Did self-care mean selfish in my mom and grandmother’s time?

Published by Casandra on

Did self-care mean selfish in my mom and grandmother’s time?

Pretty much.  Yes.  Definitely.

It was really just a short time ago – about four years – when my mom said to me, “I never had time to myself when you were young so don’t you think a weekend away with your girlfriends is unreasonable?”  She wasn’t being mean but she was questioning something that didn’t jive with her experience as a mother and later as a working mother.

Self-care is still hard to accept and practice today.  It is seen as indulgent or unattainable.  If self-care equals activities with a hefty price-tag or extreme pampering, it rolls right off into the ‘would be nice but…’ category and never sees the light of day.  What if self-care could be seen as anything and everything that renews, rejuvenates and re-invigorates?  What if it includes something that doesn’t take much time, is easy to do and free?  Self-care can span anywhere from drinking that extra glass of water each day to booking an appointment every three months to challenging yourself to make a dream true.

Unfortunately, a lot of us still think like our mothers and grandmothers – that self-care means being selfish.  Something that can possibly happen once everything else is done. The problem though, is that there is always something to do. Mike Robbins, author of “Nothing Changes Until You Do,” also states that “we can sometimes be motivated to take care of ourselves out of fear or guilt: I should eat better. I should exercise more. I’m not taking good care of myself and if I keep this up I’m going to gain weight, get sick, or something really bad is going to happen to me.”   These are counter-productive to renewal and rejuvenation.  They do not ‘fill you up.’

Authentic self-care is provided for you, by you.  It encompasses anything from the physical, emotional and leisure realms of your life.  It is about nurturing yourself, taking care of yourself and treating yourself as kindly as you would treat others.  As women, we tend to think that running on empty is just how its supposed to be.  Just as our moms and grandmothers may have felt when they had young families.
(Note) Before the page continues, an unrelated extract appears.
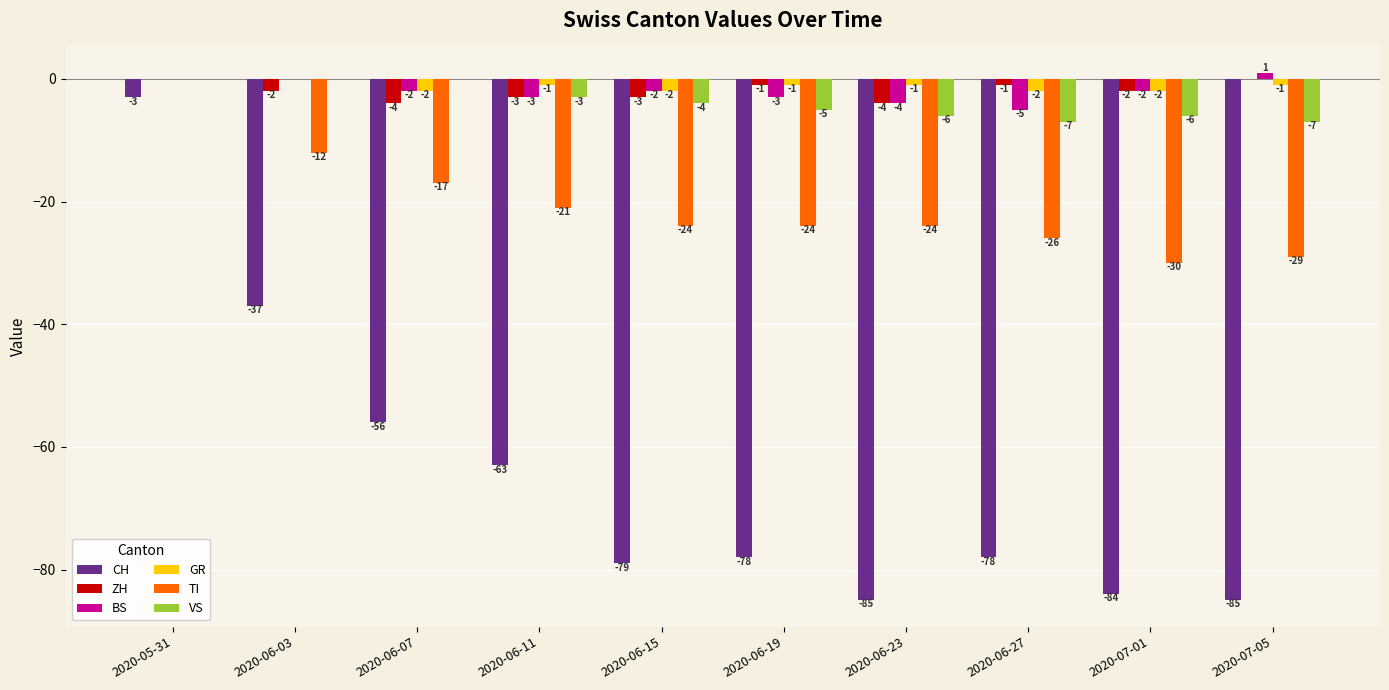

Where is BS nearest to the value -2?

2020-06-07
A new way to look at self-care.  If you view self-care as a bonus or ‘nice-to-have’, try looking at it in other ways.  It doesn’t mean you hselfcarequoteelanorbrownnave to change your perception or belief about what it means.  It also doesn’t mean that it should become a chore.  It does mean more possibilities about what it could mean for you.  What if self-care meant:

  • A time to breathe, time to relax, time to heal, time to explore and time to renew.
  • A better you because of increased energy, desire and excitement to make a bigger impact with others
  • Allowing something for yourself that you would want for a friend, family member or partner.
  • Being the positive player in your life story.
  • Connecting to, nourishing and expressing your feminine energy.
  • Practicing saying ‘yes’ to yourself and to be unapologetic in your need for it.
  • Feeling good, happy and whole.
  • A time to love yourself.

Choose one thing you would like to do for yourself.  Then ask why you would like to do it.  Why is it important?  What would having it do for you and your loved ones?  How will it benefit your health?  Your emotional well-being?  Your body, mind or spirit?  How will it benefit your work, your friends and community?  Think of how it could change your day-to-day and roll it out to the grand stage of your life.  Something so small can lead to something incredibly important and meaningful.

If you want tools to figure out how to go about creating new self-care habits, and live locally, contact me about hosting my workshop, “Giving Self-Care Justice and Making it Happen”.   The workshop will  discuss how to go about it and what might be getting in the way.  For most people, weekdays are defined by morning routine, work, afternoon/evening routine and weekends are filled with errands, possibly kids’ activities, social gatherings and so forth.  Most of us know what we will be doing within the coming week, month and even year.  What is missing from most schedules is intentional self-care time.  Sure some of us have a massage scheduled somewhere within the coming months, time with friends, a plan to eat healthier, a date to try something new.  But we are not actually scheduling ‘me-time’ and then planning around it.  Take a look too at why it may still be hard to do.  More times than not, it comes from old beliefs, triggers and self-sabotage.  Want to explore more, send me a message.

Let self-care mean something that we tell our children and grandchildren is important, vital and necessary for a happy and healthy life.